The ECOWAS blueprint is critical but using our 2016 political impasse has failed the test of intervention regarding peace-keeping mission because our country is not at war and there are no damning threats that warrant a stabilization force to be stationed on our domestic shores. The continuous presence of the ECOWAS flagship (ECOMIG) is an affront to our national sovereignty and independence, and we must denounce it outright, regardless of party affiliation and without prejudice to the person of anyone we disagree with based on policies or ideologies.

To fulfill a politics of hope and restore confidence in the people, the Barrow government must rescind the ECOWAS project under the ECOMIG flagship forthwith. The construct is bad and to toe that political line presents a bad omen as the idea and decision is ill-fated, inconceivable and the citizens must denounce it, forthwith without any shadow of a doubt. One thing we must set straight is that we should never be afraid to speak our minds with voices of reason when those who are entrusted with the power to steer the affairs of the nation are drowning us or leading our country in the pitch of damnation and the thick wedge of cynicism, and the abyss of abnormality in political leadership and exposing us to the doors of foreseeable potential future controls due to self-serving desires.

To conclude, for The Gambia to be developed, progressive, enlightened, and prosperous, we must pursue a nationalist agenda in the realm of national security and not an agenda influenced and dictated by another sovereign country like Senegal and France.

References

Baldwin, D. A. ‘The Concept of Security’, Review of International Studies, 23 (1997) pp. 5-28.

Buzan, B., Wæver, O. and Wilde, J. Security: A New Framework for Analysis (London, Lynne Rienner, 1998), p. 21.

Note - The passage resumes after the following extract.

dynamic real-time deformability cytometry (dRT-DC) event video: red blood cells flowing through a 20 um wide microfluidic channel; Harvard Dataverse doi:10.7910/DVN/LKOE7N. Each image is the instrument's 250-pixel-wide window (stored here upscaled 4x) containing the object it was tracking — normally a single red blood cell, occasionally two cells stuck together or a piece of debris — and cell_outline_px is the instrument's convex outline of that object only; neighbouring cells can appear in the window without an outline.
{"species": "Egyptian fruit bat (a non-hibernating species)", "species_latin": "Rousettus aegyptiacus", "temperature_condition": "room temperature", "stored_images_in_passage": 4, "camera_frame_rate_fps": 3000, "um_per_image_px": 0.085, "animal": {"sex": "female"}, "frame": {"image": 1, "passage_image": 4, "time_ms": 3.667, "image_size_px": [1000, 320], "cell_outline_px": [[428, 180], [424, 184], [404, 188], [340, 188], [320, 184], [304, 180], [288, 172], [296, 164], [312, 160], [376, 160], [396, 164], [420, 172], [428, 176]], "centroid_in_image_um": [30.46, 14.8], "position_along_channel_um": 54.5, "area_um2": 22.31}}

Disaya, A. ( 2013). Towards a Critical Securitization Theory: The Copenhagen and Aberystwyth Schools of Security Studies. E- International Relations. Retrieved from https://www.e-ir.info/2013/02/01/towards-a-critical-securitization-theory-the-copenhagen-and-aberystwyth-schools-of-security-studies/

Floyd, R. ‘Towards a consequentialist evaluation of security: bringing together the Copenhagen and Welsh Schools of security studies’, Review of International Studies, 33 (2007) pp. 327-50.

Jallow, Assan (2014). Peace and Conflict Studies. Unpublished

Smith, S. ‘The Contested Concept of Security’, in Critical Security Studies and World Politics, edited by Ken Booth (London, Lynne Rienner, 2005), p. 27.

Wolfers, A. ‘National Security as an Ambiguous Symbol’, Political Science Quarterly, 67 (1952) pp. 481-502.

Dr. Jallow is an economics and finance scholar who has extensive knowledge about philosophy, international business, taxation, strategic management, business, and management consulting. He has also taught peace and conflict studies in Benin at an Undergraduate level both at POMA International Business University and EDEXCEL university when students’ who were about to graduate did not have a lecturer to take that course of study on the approval of the University’s senate.